Americans backed extension of tax incentives for wind and solar in what an opinion pollster labelled a "remarkable" 89% show of cross-party support for clean energy.

Public opinion specialist Global Strategy Group (GSG), which surveyed 800 voters in so-called 'battleground' states across the US, said 95% of Democrats, 83% of Republicans and 86% of Independents back an extension, with candidates supporting that position in line for big benefits in voting intentions.

GSG said of the figures: "These are remarkable results, not only to see such overwhelming cross-partisan consensus at such a polarised time, but to see how many voters would shift their vote based on the issue."

The major incentive mechanisms underpinning the growth of wind and solar, the production tax credit (PTC) and investment tax credit (ITC) are both currently in phase-down mode – in the case of wind spurring a major installation dash.

Moves to give them a new lease of life began in Congress last month when a clean energy tax package was unveiled that seeks a five-year renewal, while also enabling energy storage to qualify.

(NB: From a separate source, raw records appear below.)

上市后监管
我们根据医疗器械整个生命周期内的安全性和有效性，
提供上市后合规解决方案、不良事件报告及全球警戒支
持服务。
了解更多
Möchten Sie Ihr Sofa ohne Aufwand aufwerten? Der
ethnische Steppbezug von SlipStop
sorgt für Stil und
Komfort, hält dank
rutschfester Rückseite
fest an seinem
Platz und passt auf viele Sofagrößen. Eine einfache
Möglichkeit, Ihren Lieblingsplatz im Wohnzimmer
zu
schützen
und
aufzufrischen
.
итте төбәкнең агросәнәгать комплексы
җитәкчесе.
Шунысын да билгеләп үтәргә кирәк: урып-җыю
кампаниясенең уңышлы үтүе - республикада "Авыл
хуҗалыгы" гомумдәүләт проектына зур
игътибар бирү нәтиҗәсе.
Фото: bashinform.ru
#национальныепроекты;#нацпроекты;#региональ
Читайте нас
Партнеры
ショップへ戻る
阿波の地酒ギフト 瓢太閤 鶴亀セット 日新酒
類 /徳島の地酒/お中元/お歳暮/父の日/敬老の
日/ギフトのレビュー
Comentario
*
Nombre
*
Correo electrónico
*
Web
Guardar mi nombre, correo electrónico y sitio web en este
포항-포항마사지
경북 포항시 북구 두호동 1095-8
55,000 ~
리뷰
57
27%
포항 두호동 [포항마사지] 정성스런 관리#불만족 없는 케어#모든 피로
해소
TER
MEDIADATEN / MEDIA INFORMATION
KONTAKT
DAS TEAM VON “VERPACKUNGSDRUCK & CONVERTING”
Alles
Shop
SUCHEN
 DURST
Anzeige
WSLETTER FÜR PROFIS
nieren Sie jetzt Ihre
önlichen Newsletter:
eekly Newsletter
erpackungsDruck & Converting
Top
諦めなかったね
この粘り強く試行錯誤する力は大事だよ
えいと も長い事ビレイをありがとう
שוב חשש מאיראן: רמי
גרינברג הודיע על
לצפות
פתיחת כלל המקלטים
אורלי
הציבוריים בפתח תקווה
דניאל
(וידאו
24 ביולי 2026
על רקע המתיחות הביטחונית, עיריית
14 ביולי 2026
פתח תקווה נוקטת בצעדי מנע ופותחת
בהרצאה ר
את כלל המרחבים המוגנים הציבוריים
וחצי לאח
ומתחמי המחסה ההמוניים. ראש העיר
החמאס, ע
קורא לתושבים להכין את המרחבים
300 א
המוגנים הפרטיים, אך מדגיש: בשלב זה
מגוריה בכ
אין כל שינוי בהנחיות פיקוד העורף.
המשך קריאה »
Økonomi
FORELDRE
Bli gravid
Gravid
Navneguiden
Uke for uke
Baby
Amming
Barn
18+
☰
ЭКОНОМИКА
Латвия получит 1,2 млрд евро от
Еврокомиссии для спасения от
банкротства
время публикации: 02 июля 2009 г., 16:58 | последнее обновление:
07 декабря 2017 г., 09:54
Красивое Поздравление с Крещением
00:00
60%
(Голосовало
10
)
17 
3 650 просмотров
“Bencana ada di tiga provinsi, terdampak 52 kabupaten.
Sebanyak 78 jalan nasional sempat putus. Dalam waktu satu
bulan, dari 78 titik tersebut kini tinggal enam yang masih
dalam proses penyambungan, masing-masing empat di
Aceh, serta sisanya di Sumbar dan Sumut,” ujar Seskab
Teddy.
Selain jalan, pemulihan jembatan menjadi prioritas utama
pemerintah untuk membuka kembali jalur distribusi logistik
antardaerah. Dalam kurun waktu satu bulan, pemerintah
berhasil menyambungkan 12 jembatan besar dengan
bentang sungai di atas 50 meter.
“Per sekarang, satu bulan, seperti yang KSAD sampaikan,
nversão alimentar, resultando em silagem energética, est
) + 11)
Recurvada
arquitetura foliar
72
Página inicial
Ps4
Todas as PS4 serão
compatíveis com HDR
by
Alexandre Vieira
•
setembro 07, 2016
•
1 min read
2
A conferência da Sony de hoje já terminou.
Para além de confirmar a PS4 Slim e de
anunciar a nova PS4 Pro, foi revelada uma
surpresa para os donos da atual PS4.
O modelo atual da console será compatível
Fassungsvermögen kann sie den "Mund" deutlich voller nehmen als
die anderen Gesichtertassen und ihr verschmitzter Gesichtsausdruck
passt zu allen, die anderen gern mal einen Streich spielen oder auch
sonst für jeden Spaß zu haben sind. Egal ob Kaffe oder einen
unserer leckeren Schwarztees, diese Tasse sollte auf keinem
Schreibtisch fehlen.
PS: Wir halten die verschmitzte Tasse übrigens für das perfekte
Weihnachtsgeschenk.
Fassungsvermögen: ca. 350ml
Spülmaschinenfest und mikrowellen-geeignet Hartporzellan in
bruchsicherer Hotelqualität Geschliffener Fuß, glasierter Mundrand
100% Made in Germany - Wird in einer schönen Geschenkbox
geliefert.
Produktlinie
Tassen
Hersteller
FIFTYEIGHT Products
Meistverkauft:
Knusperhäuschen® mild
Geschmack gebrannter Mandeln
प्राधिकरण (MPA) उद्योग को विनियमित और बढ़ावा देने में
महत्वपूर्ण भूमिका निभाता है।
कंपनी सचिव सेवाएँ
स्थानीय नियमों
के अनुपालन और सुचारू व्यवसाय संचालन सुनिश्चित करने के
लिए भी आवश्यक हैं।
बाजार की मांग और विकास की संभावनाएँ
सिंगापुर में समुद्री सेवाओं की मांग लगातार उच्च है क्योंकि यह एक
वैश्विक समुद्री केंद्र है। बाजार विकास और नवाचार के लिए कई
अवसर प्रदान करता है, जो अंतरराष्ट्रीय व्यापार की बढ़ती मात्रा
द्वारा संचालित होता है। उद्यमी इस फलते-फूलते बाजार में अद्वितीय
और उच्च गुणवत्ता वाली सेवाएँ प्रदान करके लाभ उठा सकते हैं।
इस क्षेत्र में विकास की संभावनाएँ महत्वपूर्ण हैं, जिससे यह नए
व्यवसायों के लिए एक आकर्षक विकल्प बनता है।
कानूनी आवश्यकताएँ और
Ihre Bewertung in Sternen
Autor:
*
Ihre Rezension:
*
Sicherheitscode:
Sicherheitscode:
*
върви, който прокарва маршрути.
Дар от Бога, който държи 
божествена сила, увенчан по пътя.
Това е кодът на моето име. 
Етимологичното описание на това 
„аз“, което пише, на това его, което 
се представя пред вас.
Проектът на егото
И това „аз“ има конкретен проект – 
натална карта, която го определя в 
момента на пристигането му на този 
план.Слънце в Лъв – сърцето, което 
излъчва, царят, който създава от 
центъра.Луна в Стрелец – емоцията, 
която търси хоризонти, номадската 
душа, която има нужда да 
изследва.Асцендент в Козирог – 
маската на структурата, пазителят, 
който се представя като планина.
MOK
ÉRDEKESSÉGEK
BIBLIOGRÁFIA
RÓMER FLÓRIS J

The incentive issue has sometimes proved a tricky one for US renewables, with some sections of the industry swinging between backing rolling extensions of support, and a desire to be seen as an industry able to compete on its own terms without the need for tax subsidies – which can also complicate project financing arrangements.

But there was unanimous joy at the claim of public backing, which industry figures said showed the strong position of renewables among voters over investment, jobs and fighting climate change – despite the high-profile scepticism of President Donald Trump.

The poll was released on the day French cable group Nexans announced it will build a factory in South Carolina to meet demand in the US offshore wind sector, helping the emerging industry’s case as a bringer of industrial benefits.

Gregory Wetstone, CEO of the American Council on Renewable Energy (ACORE), said: "Over 80% of Americans from across the political spectrum back clean energy tax incentives, and will support politicians who do the same. It's another good reason for Congress to include clean energy tax incentives in any must-pass legislation this year."

Aaron Severn, senior director, federal affairs, at the American Wind Energy Association (AWEA), added: "We hope members of Congress will heed their constituents' call to action and extend tax credits for onshore and offshore wind, putting the industry a step closer to tax policy parity with other energy sources as it helps champion efforts to alleviate climate change."